• [EXERCISE DETAILS]
Would you please return the line containing "Format: picture, lens" and all the lines after it through the end of the records below, unchanged and on their own?

• [SOURCE INFORMATION]
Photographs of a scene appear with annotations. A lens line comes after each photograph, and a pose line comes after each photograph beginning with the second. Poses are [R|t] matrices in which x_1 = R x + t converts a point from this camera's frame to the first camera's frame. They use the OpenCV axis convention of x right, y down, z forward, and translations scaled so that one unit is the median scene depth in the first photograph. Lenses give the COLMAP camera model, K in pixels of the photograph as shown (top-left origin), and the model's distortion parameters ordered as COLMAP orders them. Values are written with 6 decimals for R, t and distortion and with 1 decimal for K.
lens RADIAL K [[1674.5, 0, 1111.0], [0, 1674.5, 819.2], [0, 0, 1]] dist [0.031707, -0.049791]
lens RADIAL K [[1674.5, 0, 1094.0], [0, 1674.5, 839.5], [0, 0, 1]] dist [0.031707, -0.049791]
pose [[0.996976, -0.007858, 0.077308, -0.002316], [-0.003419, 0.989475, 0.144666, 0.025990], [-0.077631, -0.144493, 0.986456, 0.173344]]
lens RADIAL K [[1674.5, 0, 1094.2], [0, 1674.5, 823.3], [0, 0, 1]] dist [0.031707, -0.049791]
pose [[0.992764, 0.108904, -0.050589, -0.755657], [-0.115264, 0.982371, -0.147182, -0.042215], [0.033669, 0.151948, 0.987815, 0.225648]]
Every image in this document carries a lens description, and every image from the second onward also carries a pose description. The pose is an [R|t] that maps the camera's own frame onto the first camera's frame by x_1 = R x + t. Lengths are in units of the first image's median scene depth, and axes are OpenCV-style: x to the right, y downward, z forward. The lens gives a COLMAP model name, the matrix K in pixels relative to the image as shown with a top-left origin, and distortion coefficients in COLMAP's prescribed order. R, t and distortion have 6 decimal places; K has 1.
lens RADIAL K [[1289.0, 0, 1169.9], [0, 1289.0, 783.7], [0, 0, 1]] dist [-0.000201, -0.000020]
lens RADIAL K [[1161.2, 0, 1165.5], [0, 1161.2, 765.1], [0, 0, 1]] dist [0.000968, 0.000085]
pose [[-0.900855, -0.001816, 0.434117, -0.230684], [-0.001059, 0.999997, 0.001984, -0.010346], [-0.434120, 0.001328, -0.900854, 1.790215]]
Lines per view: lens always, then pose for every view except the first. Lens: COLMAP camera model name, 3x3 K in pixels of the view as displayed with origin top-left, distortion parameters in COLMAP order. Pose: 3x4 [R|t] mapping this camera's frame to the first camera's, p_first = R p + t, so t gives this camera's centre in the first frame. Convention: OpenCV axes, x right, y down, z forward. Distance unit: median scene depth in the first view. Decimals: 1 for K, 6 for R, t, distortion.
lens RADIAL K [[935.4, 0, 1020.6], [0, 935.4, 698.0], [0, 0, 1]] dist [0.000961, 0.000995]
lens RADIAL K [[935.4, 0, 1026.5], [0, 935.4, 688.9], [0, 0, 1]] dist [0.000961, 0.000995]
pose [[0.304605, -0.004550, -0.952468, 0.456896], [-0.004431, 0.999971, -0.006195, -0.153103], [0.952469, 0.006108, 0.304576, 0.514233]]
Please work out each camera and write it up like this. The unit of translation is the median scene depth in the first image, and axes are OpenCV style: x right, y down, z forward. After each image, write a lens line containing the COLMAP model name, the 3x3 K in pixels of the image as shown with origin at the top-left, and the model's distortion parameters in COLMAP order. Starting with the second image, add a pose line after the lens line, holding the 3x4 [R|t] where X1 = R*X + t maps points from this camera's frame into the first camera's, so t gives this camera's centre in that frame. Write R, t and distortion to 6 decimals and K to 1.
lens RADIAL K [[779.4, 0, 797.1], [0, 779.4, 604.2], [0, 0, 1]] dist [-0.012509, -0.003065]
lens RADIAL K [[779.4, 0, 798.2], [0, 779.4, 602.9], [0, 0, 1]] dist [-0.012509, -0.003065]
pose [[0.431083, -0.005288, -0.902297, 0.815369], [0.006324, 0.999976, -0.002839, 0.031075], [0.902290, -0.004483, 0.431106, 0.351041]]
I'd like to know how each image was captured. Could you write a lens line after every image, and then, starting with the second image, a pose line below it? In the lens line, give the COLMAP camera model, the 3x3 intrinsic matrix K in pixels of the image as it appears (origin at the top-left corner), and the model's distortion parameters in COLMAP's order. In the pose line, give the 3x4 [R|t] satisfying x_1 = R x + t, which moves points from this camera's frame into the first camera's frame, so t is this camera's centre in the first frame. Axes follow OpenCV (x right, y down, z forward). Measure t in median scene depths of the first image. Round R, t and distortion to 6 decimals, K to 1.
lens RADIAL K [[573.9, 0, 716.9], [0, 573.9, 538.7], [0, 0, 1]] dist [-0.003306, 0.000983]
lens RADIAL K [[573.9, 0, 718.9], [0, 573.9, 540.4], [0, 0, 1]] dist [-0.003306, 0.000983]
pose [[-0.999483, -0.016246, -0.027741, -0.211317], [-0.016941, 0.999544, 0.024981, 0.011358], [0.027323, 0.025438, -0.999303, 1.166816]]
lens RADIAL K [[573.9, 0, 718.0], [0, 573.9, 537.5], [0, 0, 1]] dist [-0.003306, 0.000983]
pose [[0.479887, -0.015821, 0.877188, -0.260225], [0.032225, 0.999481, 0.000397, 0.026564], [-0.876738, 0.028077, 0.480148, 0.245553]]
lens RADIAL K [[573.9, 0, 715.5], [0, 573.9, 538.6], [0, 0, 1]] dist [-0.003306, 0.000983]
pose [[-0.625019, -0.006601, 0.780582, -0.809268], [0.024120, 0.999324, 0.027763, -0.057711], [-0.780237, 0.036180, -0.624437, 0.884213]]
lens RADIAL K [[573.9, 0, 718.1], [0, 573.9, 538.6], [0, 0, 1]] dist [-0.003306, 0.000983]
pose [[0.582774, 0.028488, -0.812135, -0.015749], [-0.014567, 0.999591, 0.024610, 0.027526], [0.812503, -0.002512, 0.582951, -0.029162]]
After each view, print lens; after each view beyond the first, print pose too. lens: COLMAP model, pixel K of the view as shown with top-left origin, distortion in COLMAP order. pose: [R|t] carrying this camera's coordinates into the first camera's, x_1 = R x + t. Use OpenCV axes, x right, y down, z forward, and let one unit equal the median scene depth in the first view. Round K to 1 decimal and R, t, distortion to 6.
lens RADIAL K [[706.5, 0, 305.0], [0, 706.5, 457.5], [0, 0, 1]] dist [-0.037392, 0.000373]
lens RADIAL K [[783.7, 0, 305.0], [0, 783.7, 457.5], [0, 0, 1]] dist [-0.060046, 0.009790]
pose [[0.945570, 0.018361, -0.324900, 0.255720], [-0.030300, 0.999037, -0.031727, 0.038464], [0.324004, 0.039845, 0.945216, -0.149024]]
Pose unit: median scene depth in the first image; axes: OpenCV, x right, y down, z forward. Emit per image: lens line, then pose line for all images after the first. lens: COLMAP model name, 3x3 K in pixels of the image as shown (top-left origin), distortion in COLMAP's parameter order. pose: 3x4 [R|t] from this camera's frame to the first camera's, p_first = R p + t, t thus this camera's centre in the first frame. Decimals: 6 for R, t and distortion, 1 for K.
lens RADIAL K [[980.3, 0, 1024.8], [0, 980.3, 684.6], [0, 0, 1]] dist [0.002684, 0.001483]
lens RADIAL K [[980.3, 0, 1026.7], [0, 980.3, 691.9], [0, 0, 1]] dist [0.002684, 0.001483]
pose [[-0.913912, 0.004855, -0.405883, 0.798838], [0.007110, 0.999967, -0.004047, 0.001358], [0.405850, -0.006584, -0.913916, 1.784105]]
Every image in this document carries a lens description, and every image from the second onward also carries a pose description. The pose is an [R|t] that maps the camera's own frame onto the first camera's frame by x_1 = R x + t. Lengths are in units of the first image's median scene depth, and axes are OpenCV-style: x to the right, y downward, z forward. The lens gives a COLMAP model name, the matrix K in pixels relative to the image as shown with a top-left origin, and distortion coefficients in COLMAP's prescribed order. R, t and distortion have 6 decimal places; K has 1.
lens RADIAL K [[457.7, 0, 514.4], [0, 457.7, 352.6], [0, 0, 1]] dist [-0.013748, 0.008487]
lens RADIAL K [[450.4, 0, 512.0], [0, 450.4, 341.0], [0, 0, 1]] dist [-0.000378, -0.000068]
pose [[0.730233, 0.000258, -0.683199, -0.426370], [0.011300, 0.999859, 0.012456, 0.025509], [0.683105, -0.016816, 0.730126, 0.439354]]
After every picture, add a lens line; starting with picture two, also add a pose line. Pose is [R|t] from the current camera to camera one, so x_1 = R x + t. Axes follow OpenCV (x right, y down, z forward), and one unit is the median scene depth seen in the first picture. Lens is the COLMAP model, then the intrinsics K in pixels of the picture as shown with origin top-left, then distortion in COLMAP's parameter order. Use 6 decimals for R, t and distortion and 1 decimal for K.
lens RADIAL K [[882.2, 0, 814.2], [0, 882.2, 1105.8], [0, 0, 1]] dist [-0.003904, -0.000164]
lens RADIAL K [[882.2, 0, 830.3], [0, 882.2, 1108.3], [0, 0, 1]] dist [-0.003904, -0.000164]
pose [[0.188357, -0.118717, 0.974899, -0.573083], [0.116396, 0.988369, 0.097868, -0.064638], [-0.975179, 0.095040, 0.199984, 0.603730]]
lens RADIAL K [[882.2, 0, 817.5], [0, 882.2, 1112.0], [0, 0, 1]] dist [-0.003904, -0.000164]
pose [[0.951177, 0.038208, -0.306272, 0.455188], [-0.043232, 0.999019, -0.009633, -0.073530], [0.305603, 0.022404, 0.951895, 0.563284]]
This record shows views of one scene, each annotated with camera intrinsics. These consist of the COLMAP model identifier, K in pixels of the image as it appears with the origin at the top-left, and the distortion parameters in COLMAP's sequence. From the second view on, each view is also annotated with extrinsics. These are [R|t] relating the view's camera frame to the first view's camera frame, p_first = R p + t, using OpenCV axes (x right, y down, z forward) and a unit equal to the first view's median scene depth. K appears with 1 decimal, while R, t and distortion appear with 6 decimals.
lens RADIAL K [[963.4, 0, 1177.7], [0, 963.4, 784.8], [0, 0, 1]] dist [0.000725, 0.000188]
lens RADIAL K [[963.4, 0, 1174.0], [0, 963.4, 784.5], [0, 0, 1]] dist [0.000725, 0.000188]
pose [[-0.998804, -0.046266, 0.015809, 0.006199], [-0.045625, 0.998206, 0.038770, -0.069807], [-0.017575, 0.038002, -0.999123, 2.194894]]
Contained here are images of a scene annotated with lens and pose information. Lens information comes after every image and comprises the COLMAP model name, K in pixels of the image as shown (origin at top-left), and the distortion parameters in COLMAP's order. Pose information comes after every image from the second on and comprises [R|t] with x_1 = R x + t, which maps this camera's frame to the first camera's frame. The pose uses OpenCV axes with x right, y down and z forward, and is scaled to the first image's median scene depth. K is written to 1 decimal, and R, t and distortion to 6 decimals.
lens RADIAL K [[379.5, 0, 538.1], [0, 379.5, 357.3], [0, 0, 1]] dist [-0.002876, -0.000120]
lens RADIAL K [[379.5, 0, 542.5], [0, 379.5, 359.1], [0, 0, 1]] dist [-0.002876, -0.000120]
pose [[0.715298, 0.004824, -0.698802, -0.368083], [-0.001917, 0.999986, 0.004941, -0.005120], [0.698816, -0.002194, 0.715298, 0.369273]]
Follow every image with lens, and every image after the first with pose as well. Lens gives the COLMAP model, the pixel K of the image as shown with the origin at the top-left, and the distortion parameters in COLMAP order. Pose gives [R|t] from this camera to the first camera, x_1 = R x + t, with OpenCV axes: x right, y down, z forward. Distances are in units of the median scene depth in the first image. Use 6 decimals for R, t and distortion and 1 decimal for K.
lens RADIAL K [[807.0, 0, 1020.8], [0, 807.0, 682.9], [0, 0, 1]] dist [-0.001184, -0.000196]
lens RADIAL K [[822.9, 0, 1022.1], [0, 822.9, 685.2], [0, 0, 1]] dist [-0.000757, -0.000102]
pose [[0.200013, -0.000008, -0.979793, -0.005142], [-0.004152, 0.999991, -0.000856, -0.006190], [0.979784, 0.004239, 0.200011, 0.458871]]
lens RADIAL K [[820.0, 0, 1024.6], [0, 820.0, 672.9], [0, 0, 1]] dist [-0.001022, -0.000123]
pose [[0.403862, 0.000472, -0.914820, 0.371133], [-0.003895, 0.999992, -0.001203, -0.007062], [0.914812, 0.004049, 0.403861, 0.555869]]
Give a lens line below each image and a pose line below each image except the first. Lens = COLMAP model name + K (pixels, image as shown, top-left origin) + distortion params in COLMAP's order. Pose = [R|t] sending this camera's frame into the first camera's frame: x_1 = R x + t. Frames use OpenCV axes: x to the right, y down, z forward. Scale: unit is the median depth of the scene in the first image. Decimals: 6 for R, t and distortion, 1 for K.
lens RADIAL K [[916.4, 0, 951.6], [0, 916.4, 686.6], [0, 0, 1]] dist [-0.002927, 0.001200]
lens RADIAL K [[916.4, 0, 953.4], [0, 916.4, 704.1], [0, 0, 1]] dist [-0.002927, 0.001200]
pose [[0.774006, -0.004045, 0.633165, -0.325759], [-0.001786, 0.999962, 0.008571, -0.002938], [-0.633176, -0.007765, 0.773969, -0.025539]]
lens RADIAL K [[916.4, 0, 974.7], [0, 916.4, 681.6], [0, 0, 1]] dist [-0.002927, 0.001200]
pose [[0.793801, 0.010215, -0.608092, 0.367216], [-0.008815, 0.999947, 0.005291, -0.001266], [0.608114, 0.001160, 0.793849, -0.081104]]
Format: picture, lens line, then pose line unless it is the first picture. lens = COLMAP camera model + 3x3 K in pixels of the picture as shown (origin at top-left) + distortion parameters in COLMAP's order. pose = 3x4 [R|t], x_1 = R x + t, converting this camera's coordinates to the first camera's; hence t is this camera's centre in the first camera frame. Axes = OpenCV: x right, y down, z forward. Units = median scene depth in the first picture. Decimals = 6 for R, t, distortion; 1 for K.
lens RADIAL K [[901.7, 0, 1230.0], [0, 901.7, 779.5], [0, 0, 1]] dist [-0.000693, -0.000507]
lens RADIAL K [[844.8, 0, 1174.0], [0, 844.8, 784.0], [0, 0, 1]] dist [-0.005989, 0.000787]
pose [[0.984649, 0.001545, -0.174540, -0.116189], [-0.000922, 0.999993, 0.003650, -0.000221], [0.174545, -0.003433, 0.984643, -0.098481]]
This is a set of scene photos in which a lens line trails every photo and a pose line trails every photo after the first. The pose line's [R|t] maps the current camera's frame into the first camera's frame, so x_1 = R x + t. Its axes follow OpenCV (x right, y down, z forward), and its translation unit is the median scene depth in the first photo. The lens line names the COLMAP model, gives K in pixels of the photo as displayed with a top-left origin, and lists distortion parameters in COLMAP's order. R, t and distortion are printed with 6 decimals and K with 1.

• [WORKED SOLUTION]
Format: picture, lens line, then pose line unless it is the first picture. lens = COLMAP camera model + 3x3 K in pixels of the picture as shown (origin at top-left) + distortion parameters in COLMAP's order. pose = 3x4 [R|t], x_1 = R x + t, converting this camera's coordinates to the first camera's; hence t is this camera's centre in the first camera frame. Axes = OpenCV: x right, y down, z forward. Units = median scene depth in the first picture. Decimals = 6 for R, t, distortion; 1 for K.
lens RADIAL K [[901.7, 0, 1230.0], [0, 901.7, 779.5], [0, 0, 1]] dist [-0.000693, -0.000507]
lens RADIAL K [[844.8, 0, 1174.0], [0, 844.8, 784.0], [0, 0, 1]] dist [-0.005989, 0.000787]
pose [[0.984649, 0.001545, -0.174540, -0.116189], [-0.000922, 0.999993, 0.003650, -0.000221], [0.174545, -0.003433, 0.984643, -0.098481]]
This is a set of scene photos in which a lens line trails every photo and a pose line trails every photo after the first. The pose line's [R|t] maps the current camera's frame into the first camera's frame, so x_1 = R x + t. Its axes follow OpenCV (x right, y down, z forward), and its translation unit is the median scene depth in the first photo. The lens line names the COLMAP model, gives K in pixels of the photo as displayed with a top-left origin, and lists distortion parameters in COLMAP's order. R, t and distortion are printed with 6 decimals and K with 1.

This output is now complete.